Consider then him who endured such opposition from sinners against himself, so that you may not grow weary and lose heart. For you have not yet resisted unto blood (as He did) in the struggle with sin, and you have forgotten the exhortation that is addressed to you as sons, saying, My son, neglect not the discipline of the Lord, neither be thou weary when thou art rebuked by him. For whom the Lord loves he chastises, and he scourges every son whom he receives. Continue under discipline, for God deals with you as with sons; for what son is there whom his father does not correct? (Heb. 12:2–7)
In short, the purpose for which God acts is a high and holy one, His own glory and the good of His creatures. Infinitely good — Goodness itself — He seeks to make them all perfect by drawing them towards Him and making them sharers in His divinity as far as they are capable. But because of the close ties He has established with us by the union of our nature with His in the person of His Son, we in a still more special manner are the object of His benevolence and tender care.

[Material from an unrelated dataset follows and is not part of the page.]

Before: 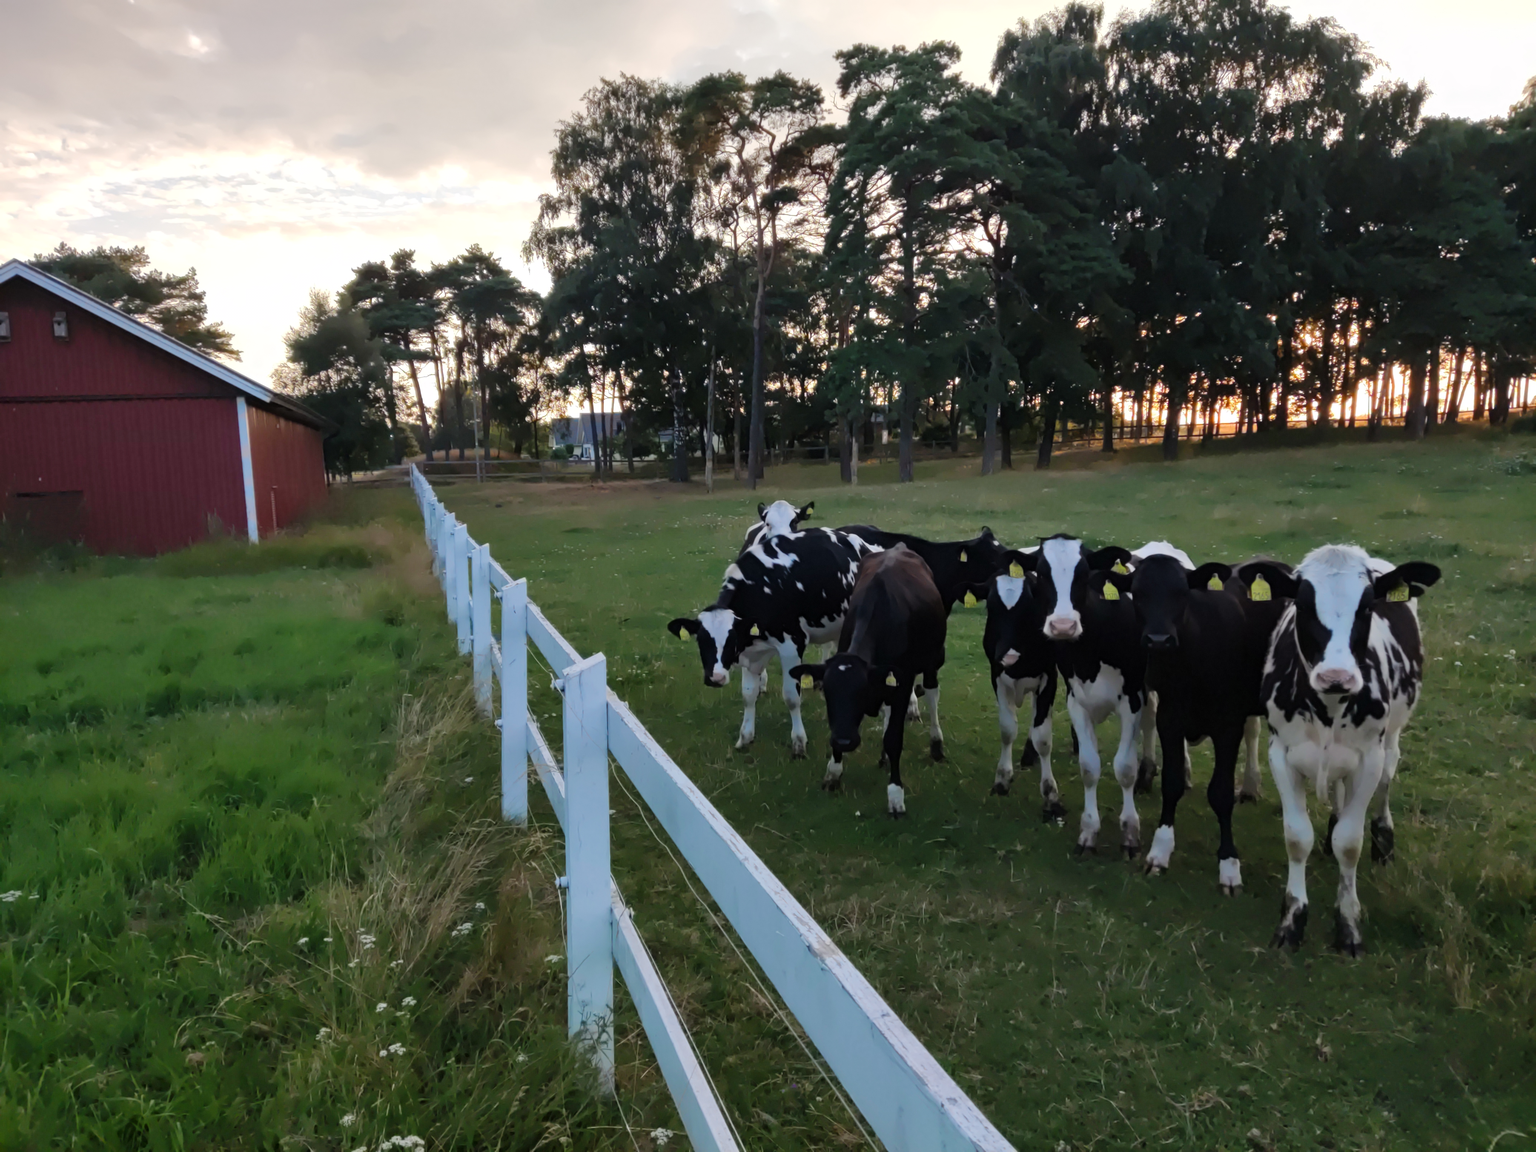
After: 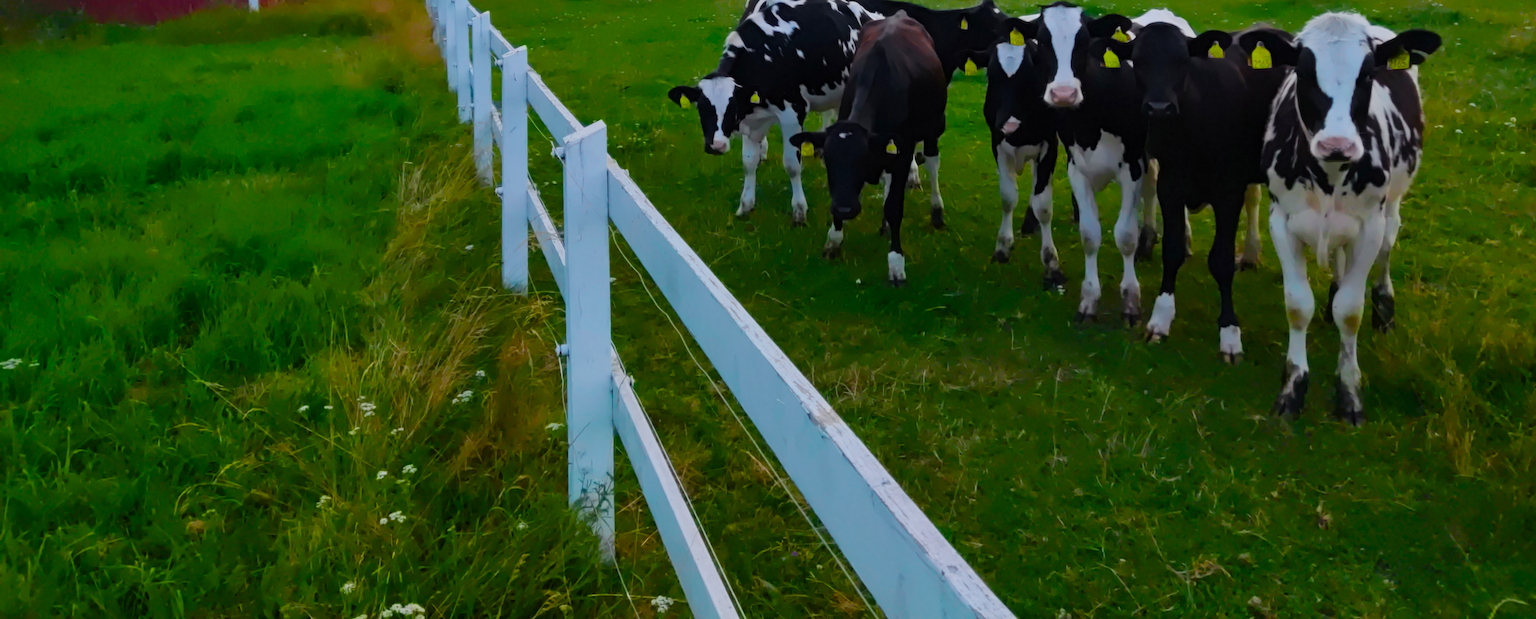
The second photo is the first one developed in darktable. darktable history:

A glove is not more fitted to a hand or a sword to a scabbard than what He does and ordains in us and for us is suited to our strength and capabilities, so that everything may serve to our advantage and perfection if we but cooperate with the designs of His providence.
Do not let ourselves be troubled when we are sometimes beset by adversity, for we know that it is meant for our spiritual welfare and carefully proportioned to our needs, and that a limit has been set to it by the wisdom of the same God who has set a bound to the ocean. Sometimes it might seem as if the sea in its fury would overflow and flood the land, but it respects the limits of its shore and its waves break upon the yielding sand. There is no tribulation or temptation whose limits God has not appointed so as to serve not for our destruction but for our salvation. "God is faithful," says the Apostle, "and will not permit you to be tempted (or afflicted) beyond your strength" (1 Cor. 10:13), but it is necessary for you to be so, since "through many tribulations we must enter the kingdom of God" (1 Cor. 10:13) in the steps of our Redeemer Who said of Himself, "Did not the Christ have to suffer all these things before entering into his glory?" (Luke 24:26). If you refused to accept these tribulations you would be acting against your best interests. You are like a block of marble in the hands of the sculptor. The sculptor must chip, hew and smooth it to make it into a statue that is a work of art. God wishes to make us the living image of Himself. All we need to think of is to keep still in His hands while He works on us, and we can rest assured that the chisel will never strike the slightest blow that is not needed for His purposes and our sanctification; for, as St. Paul says, "the will of God is your sanctification" (Acts 14:21).